BRIEF: Reproduce the text of every entry below word for word, omitting the pictures.
== SOURCE RECORDS ==
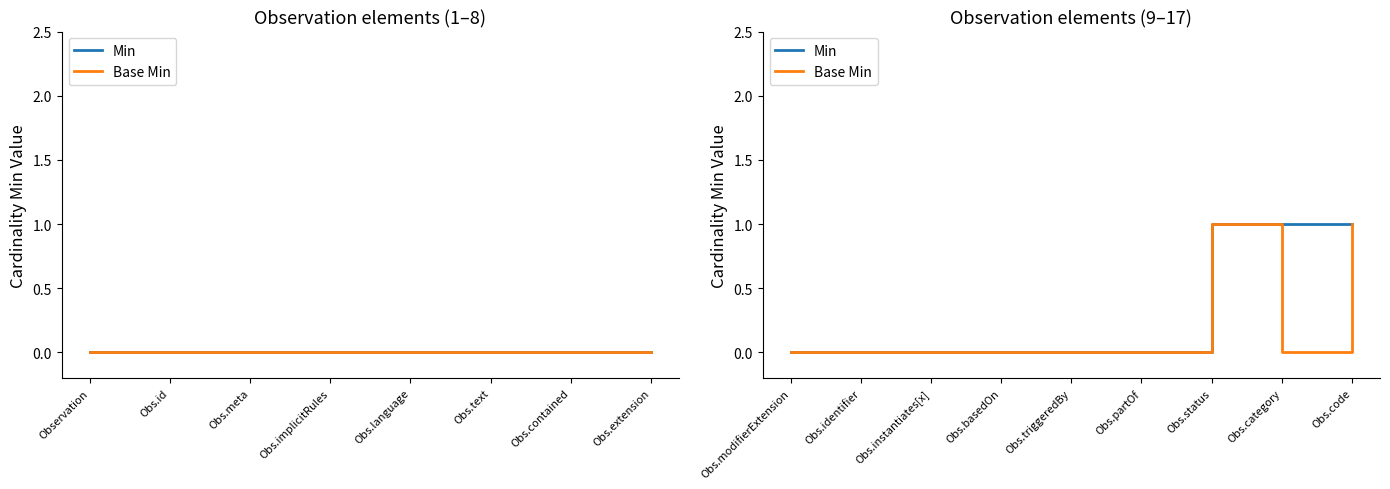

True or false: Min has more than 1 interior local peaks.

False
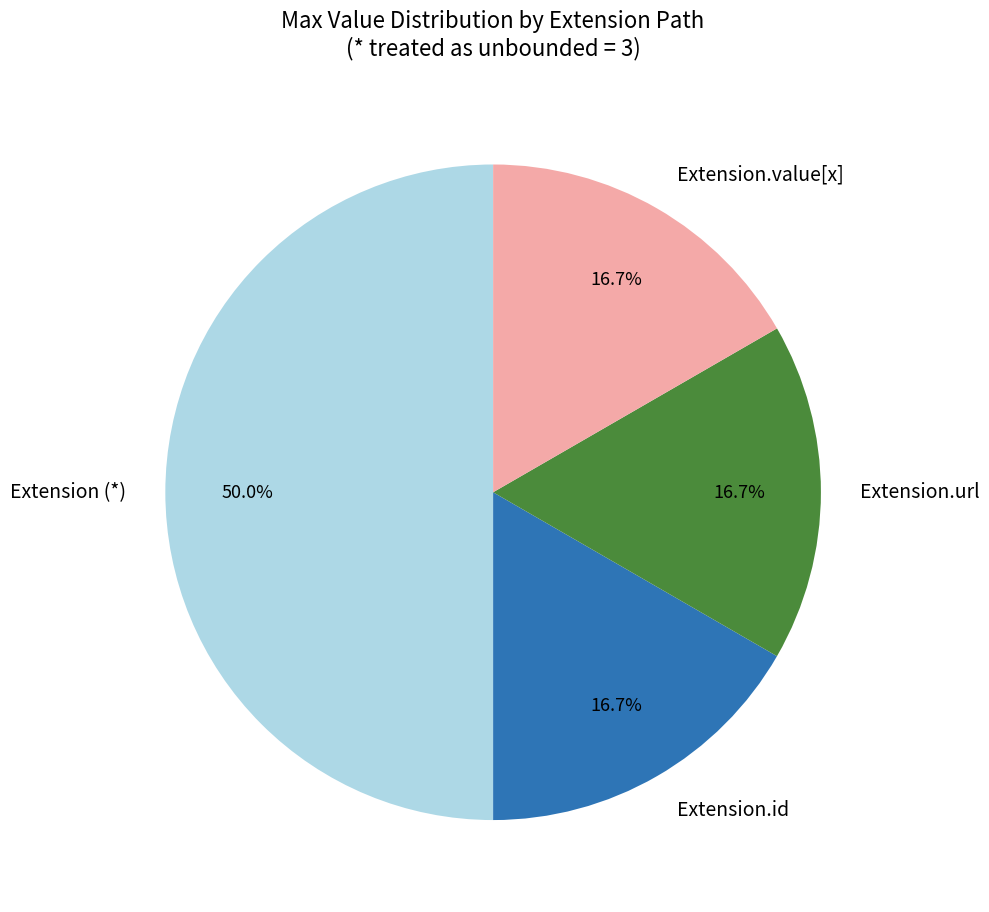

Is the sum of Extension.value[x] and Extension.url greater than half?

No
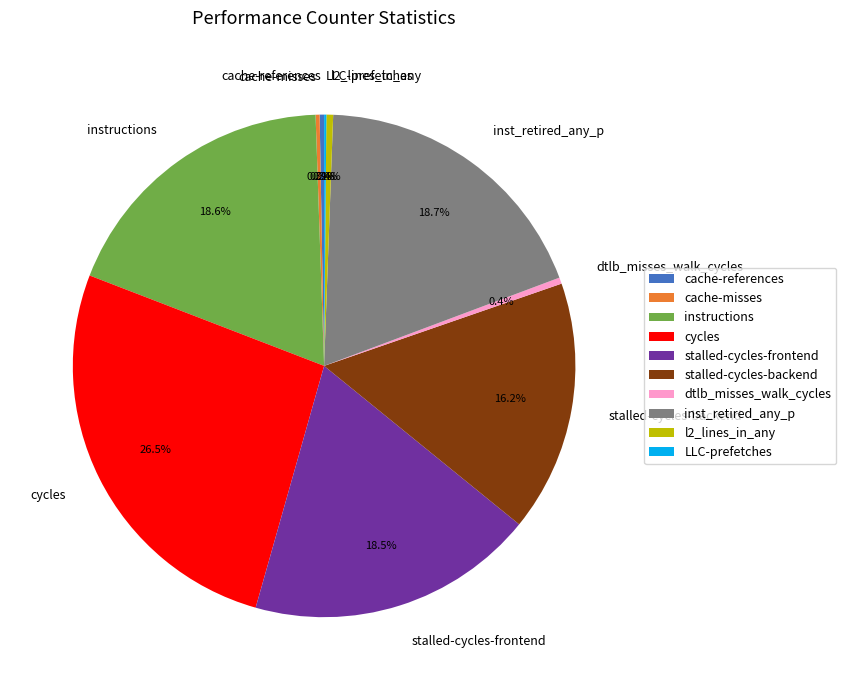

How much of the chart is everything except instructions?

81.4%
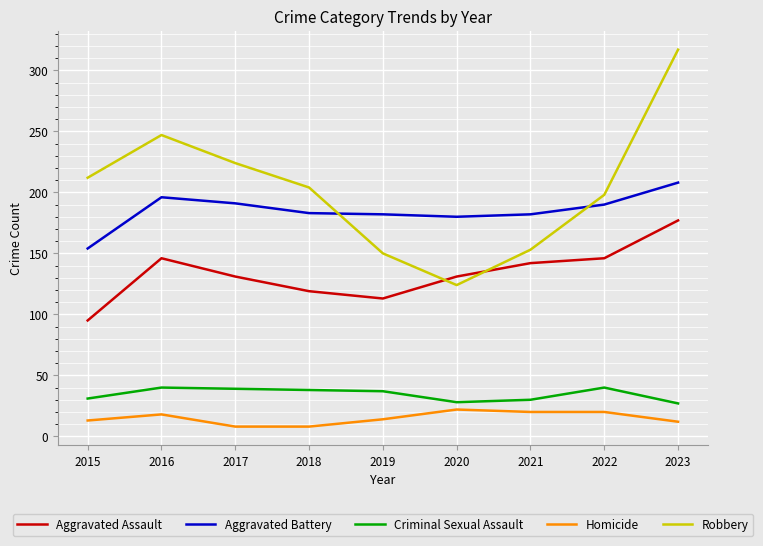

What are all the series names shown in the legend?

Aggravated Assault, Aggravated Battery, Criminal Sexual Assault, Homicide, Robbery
===
WRITTEN RESPONSE:
True or false: Min has more than 1 interior local peaks.

False

Is the sum of Extension.value[x] and Extension.url greater than half?

No

How much of the chart is everything except instructions?

81.4%

What are all the series names shown in the legend?

Aggravated Assault, Aggravated Battery, Criminal Sexual Assault, Homicide, Robbery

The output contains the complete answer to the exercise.